OS 6" map, Roxburghshire, (1923).
Earthwork, Lanton Moor (2). This simple earthwork (RCAHMS 1956, fig.293), now planted with trees, lies at a height of 550ft OD on the broad and almost level crest of Lanton Moor- a situation of no defensive strength. The earthwork is oval in shape, measuring 230ft from E to W by 155ft transversely. The bank, of heaped earth and stones, was quarried from an external ditch, a few traces of which can be seen where silting and cultvation have not entirely obliterated it. Where best preserved, at the W end, the bank is 4ft high ; there is an entrance-gap in the E end. Outside the W end of the structure there are three separate straight earthen banks, each about 3ft 6in. high, the purpose of which is obscure. The first, which lies about 40ft from the bank of the earthwork, is 130ft in length and runs from NW to SE. The second, lying about 45ft beyond the first and almost parallel to it, is 150ft in length and has a ditch on the SW side. The third, which is 70ft long, lies N of the first and runs from NE to SW.
RCAHMS 1956, visited 18 May 1948.
In the absence of excavation, over eighty earth-works in the county cannot be classified either because they do not conform to recognised types or because their plans are not sufficiently distinctive. A few of these, occupying commanding positions on hilltops or the crests of ridges, are unlikely to be later than the 11th century ; such are Bonchester Hill (no.278), the group of earthworks on Whitcastle Hill (no.865), and five roughly D-shaped earthworks lying within a radius of two miles between the River Teviot and the Slitrig Water-Gray Hill 2 (no.999), Birny Knowe (no.995), Crom Rig (no.1000), Dodburn (no.160, ii), and Pen Sike (no.168)-which are characterised by ramparts massive in proportion to their size. The majority, however, are situated on hill-sides or in the bottoms of valleys, generally below the 800ft. contour, and are probably mediaeval. Most of these lower-lying structures, of which the out-standing examples are Timpendean (no.
435), Iron Castle (no.945), and Scraesburgh (no.466), were evidently designed for habitation and presumably contained wooden buildings ; but a few of the simpler earthworks such as Huntly Burn (no.51) may have been enclosures for stock.
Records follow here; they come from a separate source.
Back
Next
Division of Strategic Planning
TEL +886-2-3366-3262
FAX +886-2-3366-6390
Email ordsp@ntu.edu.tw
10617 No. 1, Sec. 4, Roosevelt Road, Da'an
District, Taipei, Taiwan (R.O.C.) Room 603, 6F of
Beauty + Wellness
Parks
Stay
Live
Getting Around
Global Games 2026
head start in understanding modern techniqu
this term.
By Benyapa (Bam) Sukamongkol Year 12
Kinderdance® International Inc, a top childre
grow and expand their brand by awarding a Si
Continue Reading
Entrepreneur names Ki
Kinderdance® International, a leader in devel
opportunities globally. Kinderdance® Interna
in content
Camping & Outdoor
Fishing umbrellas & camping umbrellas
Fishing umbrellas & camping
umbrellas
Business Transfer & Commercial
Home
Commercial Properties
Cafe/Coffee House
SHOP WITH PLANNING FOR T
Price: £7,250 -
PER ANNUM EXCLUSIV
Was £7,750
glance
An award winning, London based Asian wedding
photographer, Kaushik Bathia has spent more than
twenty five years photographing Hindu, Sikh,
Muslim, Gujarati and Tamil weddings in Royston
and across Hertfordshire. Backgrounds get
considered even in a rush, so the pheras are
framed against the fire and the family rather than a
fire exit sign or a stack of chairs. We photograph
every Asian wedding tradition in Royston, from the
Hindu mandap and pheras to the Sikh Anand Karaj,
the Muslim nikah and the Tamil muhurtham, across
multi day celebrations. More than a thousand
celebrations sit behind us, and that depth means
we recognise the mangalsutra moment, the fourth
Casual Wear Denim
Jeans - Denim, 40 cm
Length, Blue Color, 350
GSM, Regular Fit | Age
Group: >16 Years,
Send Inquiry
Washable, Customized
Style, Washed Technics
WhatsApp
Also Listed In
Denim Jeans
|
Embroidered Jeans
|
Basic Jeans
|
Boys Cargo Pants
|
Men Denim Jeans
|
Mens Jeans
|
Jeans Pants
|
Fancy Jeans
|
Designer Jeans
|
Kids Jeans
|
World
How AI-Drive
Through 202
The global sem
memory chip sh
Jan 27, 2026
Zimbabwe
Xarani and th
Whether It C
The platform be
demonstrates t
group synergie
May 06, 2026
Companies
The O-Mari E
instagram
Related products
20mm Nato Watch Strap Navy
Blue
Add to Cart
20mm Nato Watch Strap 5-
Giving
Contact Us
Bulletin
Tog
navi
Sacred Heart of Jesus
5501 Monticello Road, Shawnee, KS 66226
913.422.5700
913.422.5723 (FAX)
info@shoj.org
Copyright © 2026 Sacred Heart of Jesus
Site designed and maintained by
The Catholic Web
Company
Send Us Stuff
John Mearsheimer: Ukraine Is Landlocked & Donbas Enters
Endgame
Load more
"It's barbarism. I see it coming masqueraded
This earthwork, purpose uncertain, but not defensive, is generally as described by RCAHM. There are vague indications of a possible bank enclosing the earthwork on the N, E and S sides, at a distance of c 12, 40, and 20m respectively from the main enclosing bank; but this was too uncertain in thick undergrowth for survey action.
Re-Surveyed at 1/2500.
Visited by OS (WDJ) 1 February 1967.